┏━━
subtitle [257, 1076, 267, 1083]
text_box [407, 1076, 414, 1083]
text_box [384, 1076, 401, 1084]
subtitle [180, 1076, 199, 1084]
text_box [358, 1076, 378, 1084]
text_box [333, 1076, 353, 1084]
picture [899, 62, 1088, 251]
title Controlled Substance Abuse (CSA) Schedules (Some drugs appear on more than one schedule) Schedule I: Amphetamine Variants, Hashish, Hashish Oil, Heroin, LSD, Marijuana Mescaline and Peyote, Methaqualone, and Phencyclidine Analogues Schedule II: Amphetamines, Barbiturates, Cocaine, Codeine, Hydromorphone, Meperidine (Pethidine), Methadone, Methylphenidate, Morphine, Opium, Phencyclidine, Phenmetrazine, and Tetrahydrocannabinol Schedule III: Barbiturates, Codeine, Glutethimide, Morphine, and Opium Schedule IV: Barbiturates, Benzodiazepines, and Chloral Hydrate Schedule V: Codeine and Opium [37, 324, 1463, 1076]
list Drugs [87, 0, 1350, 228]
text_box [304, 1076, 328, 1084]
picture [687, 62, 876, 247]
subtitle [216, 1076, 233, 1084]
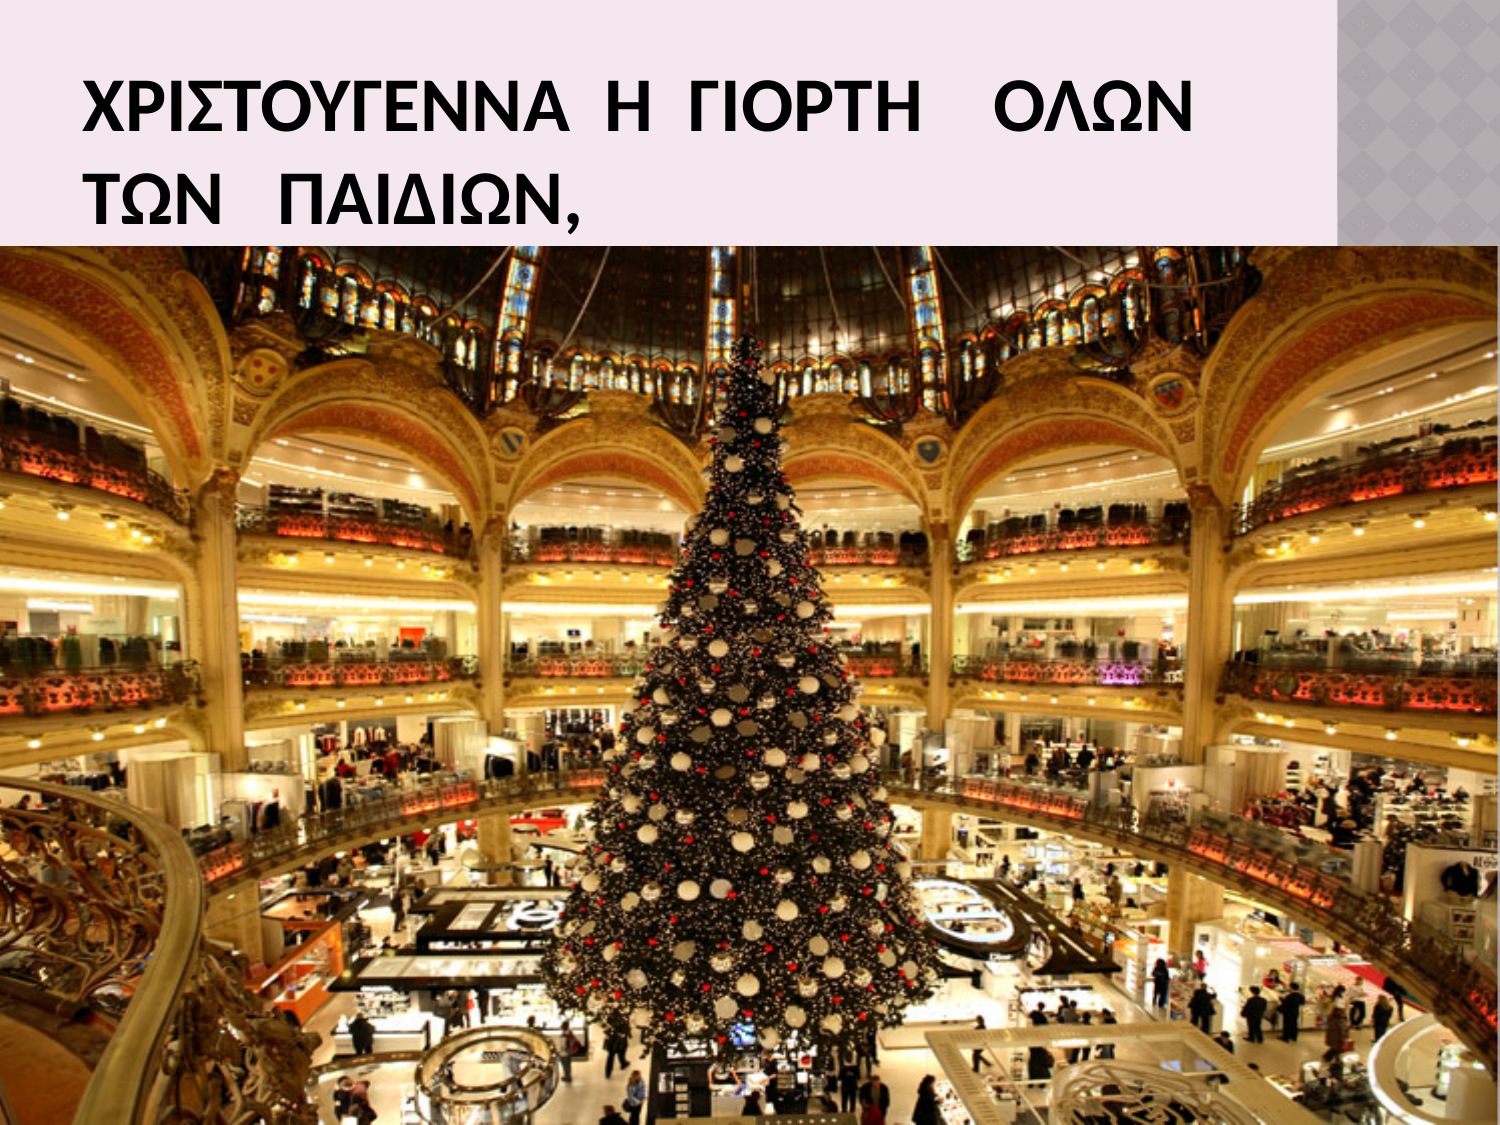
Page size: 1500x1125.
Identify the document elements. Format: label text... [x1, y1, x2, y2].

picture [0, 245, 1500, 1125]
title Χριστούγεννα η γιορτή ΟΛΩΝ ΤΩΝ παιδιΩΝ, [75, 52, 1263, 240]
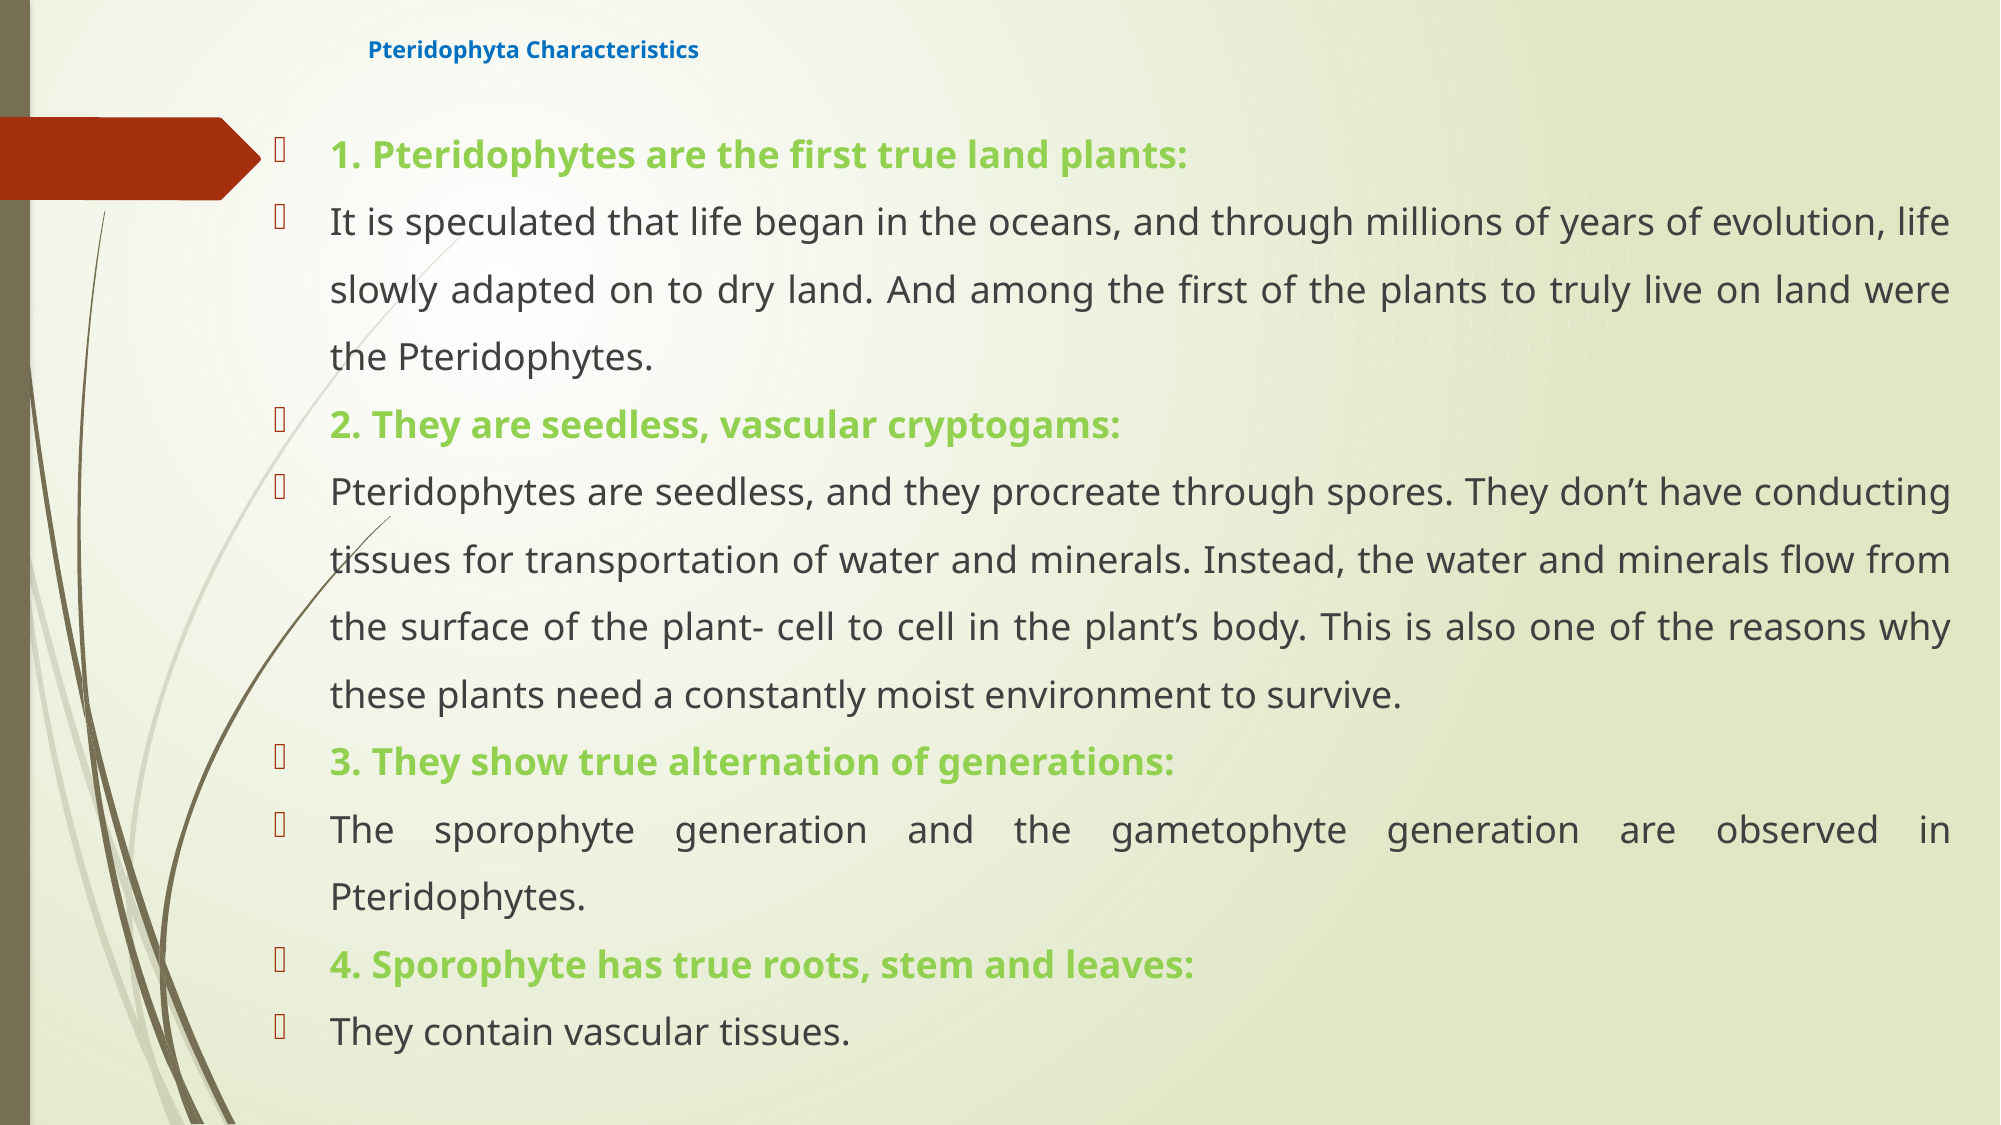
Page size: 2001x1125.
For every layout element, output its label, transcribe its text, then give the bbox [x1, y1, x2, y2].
┗━━
WORK ORDER =
Output each entry shown above exactly as it stands, with all pictures removed.

RESULT FOR THIS EXERCISE =
subtitle [257, 1076, 267, 1083]
text_box [407, 1076, 414, 1083]
text_box [384, 1076, 401, 1084]
subtitle [180, 1076, 199, 1084]
text_box [358, 1076, 378, 1084]
text_box [333, 1076, 353, 1084]
picture [899, 62, 1088, 251]
title Controlled Substance Abuse (CSA) Schedules (Some drugs appear on more than one schedule) Schedule I: Amphetamine Variants, Hashish, Hashish Oil, Heroin, LSD, Marijuana Mescaline and Peyote, Methaqualone, and Phencyclidine Analogues Schedule II: Amphetamines, Barbiturates, Cocaine, Codeine, Hydromorphone, Meperidine (Pethidine), Methadone, Methylphenidate, Morphine, Opium, Phencyclidine, Phenmetrazine, and Tetrahydrocannabinol Schedule III: Barbiturates, Codeine, Glutethimide, Morphine, and Opium Schedule IV: Barbiturates, Benzodiazepines, and Chloral Hydrate Schedule V: Codeine and Opium [37, 324, 1463, 1076]
list Drugs [87, 0, 1350, 228]
text_box [304, 1076, 328, 1084]
picture [687, 62, 876, 247]
subtitle [216, 1076, 233, 1084]
Page size: 1500x1125.
Identify the document elements. Format: label text... [x1, y1, x2, y2].

picture [0, 245, 1500, 1125]
title Χριστούγεννα η γιορτή ΟΛΩΝ ΤΩΝ παιδιΩΝ, [75, 52, 1263, 240]
Page size: 2001x1125.
For every layout element, output its label, transcribe its text, then give the bbox [x1, y1, x2, y2].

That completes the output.